Ohio Soybean Association president Jeff Wuebker estimates that failure to renew the tax credit, which expired at the end of 2009, will cost him about $12.50 an acre on his soybean crop. That’s the number he comes up with when he multiplies a 50-bushel yield by the 25-cents-a-bushel estimated increase in soybean value from its use as a feedstock for biodiesel fuel.

“If we don’t have something to use this additional oil we have, it could get worse than 25 cents,” said Wuebker, who farms 1,300 crops acres and farrows 1,800 sows with his brother, Alan. Their diversified western Ohio farm also sells wheat, alfalfa hay, straw and feeds about 60 dairy steers.

The loss of the tax credit could also lead to higher fuel costs for all of us, another 25¢ to 35¢ a gallon, according to one Department of Energy estimate, [another Ohio farmer, Rob Joslin, who recently became president of the American Soybean Association] said.

As Joslin puts it, with the Senate not renewing the credit late last year, “we’ve disrupted the supply chain. We’ve set a whole series of dominoes in place that are detrimental to our industry and our country.”

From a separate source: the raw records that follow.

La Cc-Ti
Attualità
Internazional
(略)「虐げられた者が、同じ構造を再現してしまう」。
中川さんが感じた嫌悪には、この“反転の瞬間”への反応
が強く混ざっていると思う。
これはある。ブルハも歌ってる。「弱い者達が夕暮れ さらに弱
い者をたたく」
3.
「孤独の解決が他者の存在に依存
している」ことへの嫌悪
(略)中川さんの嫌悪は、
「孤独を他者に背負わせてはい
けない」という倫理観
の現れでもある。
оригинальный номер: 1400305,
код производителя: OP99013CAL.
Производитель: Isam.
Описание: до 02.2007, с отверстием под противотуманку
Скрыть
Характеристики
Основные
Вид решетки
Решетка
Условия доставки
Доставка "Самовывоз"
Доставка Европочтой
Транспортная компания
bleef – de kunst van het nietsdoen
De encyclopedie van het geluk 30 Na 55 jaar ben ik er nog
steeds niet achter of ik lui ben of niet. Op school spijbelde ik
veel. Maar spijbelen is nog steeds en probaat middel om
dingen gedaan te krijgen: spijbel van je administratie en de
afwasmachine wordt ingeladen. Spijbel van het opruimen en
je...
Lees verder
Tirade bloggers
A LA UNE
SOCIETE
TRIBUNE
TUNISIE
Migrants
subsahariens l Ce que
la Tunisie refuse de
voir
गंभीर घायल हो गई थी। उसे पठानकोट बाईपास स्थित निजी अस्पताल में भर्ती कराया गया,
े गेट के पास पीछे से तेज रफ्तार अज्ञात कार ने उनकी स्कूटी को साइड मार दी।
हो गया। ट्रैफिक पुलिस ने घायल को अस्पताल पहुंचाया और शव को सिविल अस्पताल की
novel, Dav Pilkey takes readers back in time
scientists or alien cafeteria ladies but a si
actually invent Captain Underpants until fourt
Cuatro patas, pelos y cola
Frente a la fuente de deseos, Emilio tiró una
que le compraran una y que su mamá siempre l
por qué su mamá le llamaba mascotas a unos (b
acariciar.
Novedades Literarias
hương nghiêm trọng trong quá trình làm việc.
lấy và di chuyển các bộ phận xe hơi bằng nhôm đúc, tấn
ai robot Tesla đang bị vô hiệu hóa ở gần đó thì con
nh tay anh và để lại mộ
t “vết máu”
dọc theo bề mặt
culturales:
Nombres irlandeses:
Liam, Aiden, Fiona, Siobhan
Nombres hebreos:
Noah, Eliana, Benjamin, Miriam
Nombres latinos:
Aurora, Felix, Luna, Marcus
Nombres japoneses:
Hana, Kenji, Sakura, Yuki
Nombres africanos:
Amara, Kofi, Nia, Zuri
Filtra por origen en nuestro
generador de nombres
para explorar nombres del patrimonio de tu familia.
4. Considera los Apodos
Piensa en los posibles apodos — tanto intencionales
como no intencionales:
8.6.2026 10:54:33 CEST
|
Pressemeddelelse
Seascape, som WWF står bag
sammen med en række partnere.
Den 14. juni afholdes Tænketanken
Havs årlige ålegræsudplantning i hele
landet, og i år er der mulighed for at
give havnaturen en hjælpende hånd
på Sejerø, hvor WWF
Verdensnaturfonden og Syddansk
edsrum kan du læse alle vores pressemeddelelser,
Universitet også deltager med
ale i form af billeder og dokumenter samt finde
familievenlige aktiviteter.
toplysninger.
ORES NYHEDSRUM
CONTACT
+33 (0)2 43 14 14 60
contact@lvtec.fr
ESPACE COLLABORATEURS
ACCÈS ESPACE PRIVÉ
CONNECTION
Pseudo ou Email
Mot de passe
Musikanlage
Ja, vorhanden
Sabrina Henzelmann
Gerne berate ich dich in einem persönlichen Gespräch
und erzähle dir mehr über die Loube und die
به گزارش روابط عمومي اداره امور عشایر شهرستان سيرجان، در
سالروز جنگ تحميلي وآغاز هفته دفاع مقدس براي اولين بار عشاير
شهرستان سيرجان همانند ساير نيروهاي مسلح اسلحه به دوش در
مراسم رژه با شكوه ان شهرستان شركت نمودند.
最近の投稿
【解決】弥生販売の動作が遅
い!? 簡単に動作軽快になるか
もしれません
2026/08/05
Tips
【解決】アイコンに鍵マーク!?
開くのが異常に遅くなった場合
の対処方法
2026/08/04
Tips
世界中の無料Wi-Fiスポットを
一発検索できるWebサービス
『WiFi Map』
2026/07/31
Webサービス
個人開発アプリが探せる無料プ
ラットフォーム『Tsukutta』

We’ll keep an eye on what the Senate does when it comes back in session. Lot of people hanging in the balance. Let’s hope someone gets the message.

New Enzyme Could Help Cellulosic Ethanol Production

Scientists at the U.S. Department of Energy’s Brookhaven National Laboratory have created a new enzyme that has the potential to create plants that are easier to convert into cellulosic ethanol.

“Increasing the ‘digestibility’ of plant matter is one main approach to making plants a viable alternative energy source,” said Brookhaven biochemist Chang-Jun Liu. Plants with less lignin in their cell walls are easier to break down and convert to fuel products.

The next step will be to see if it works in plants. The scientists will engineer plants with the gene for the new enzyme to see if it reduces the amount of lignin in the plant cell walls.

“Since we know less lignin makes cell walls easier to digest, this may be an effective biochemical approach to engineering plants for more efficient biofuel production,” Liu said.